Number p.p. | Word | Frequency of occurrence | |||
Leo
| I.
| I.
| N.
| ||
one. | and | 10351 | at | at | and |
3. | at | 5185 | and | and | in |
four. | not | 4292 | not | not | not |
five. | what | 3845 | at | at | i |
6. | he | 3730 | like | like | from |
7. | on | 3305 | from | from | at |
eight. | with | 3030 | what | what | like |
9. | as | 2097 | to | And | what |
ten. | I | 1896 | from | i | he is |
eleven. | him | 1882 | out of | to | you |
12. | to | 1771 | i'm | from | but |
13. | then | 1600 | where | all | a |
14. | she is | 1564 | than | to | so |
15. | but | 1234 | for | you | to |
sixteen. | this | 1208 | of | B | all |
17. | said | 1135 | But | for | for |
18. | It was | 1125 | not | out of | i am |
nineteen. | So | 1032 | would | but | yes |
20. | the prince | 1012 | then | he is | its |
21. | behind | 985 | you | But | then |
22. | but | 962 | about | then | was |
23. | his | 918 | but | about | to |
24. | everything | 908 | there are | it's | no |
25. | by | 895 | I'm | I am | neither |
26. | her | 885 |
| a | about |
27. | of | 845 |
| where | their |
28. |
|
|
| than | out of |
29. |
|
|
| A | from |
thirty. |
|
|
| same | we are |
Conclusion: the statistics of the Russian language over the past hundred years in terms of the frequency of individual words has not changed much, among poets - words are more “melodious”. By the way, Daria Dontsova’s statistics largely coincides with Leo Tolstoy in the field of the frequency dictionary of the complete works.
6. Several formal calculations as a conclusion.
About 60 thousand Ivanov Ivanov Ivanovich live in our country. Assuming that somewhere, hypothetically, 100 tables are stored in the average database, 10 key fields in each table, and each key can take 60 thousand values, we get that the total number of unique key states inside the database is about 60 million. Even if two keys get mixed up in one table, they can generate up to 20 unique states in one table. In total, up to several thousand can run into the base of unique states. Agree that spending 10% of development time and 5-7% of ETL execution time to catch such trifles is an impermissible luxury?

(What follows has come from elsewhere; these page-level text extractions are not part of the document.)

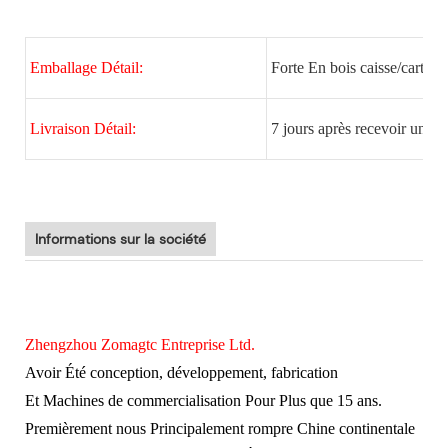
Emballage Détail:
Forte En bois caisse/cartons
Livraison Détail:
7 jours après recevoir un p
Informations sur la société
Zhengzhou Zomagtc Entreprise Ltd.
Avoir Été conception, développement, fabrication
Et
Machines de commercialisation Pour Plus que 15 ans.
Premièrement nous Principalement rompre Chine continentale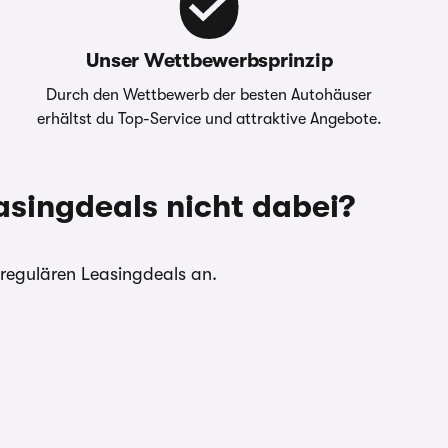
Unser Wettbewerbsprinzip
Durch den Wettbewerb der besten Autohäuser
erhältst du Top-Service und attraktive Angebote.
asingdeals nicht dabei?
e regulären Leasingdeals an.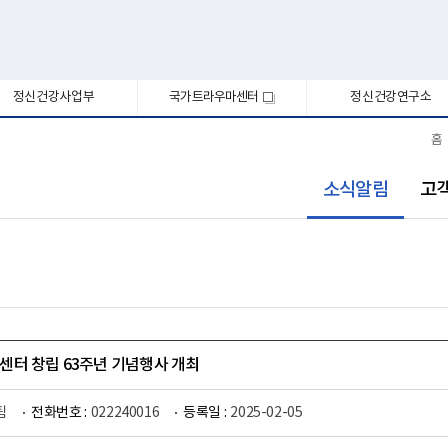
정신건강사업부
국가트라우마센터
정신건강연구소
새
창
홈
선
소식알림
고
택
됨
터 창립 63주년 기념행사 개최
팀
전화번호 :
022240016
등록일 :
2025-02-05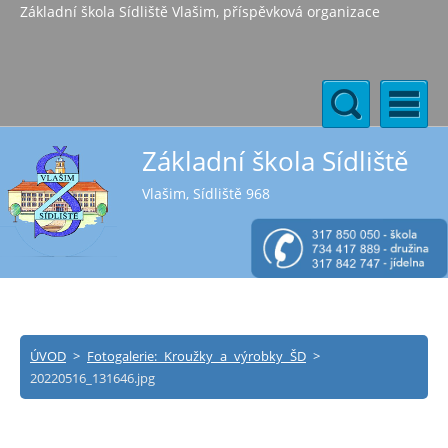
Základní škola Sídliště Vlašim, příspěvková organizace
Základní škola Sídliště
Vlašim, Sídliště 968
ÚVOD
>
Fotogalerie: Kroužky a výrobky ŠD
>
20220516_131646.jpg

UPD1If you are tired of dragging the control system for each more or less important directory in your work, then MDM (Master Data Management) systems will come to your aid. Of course, we deliver such systems to the market, including a version on free software.
UPD2 Very often at conferences the question is asked: “How to create a cheaper data quality management system”. I ask you to consider this article a small introduction to this issue, with some simplification of EDQ functionality. Yes, and yet, you can take a bunch of ODI + EDQ and do it very well, but this is the subject of further narration.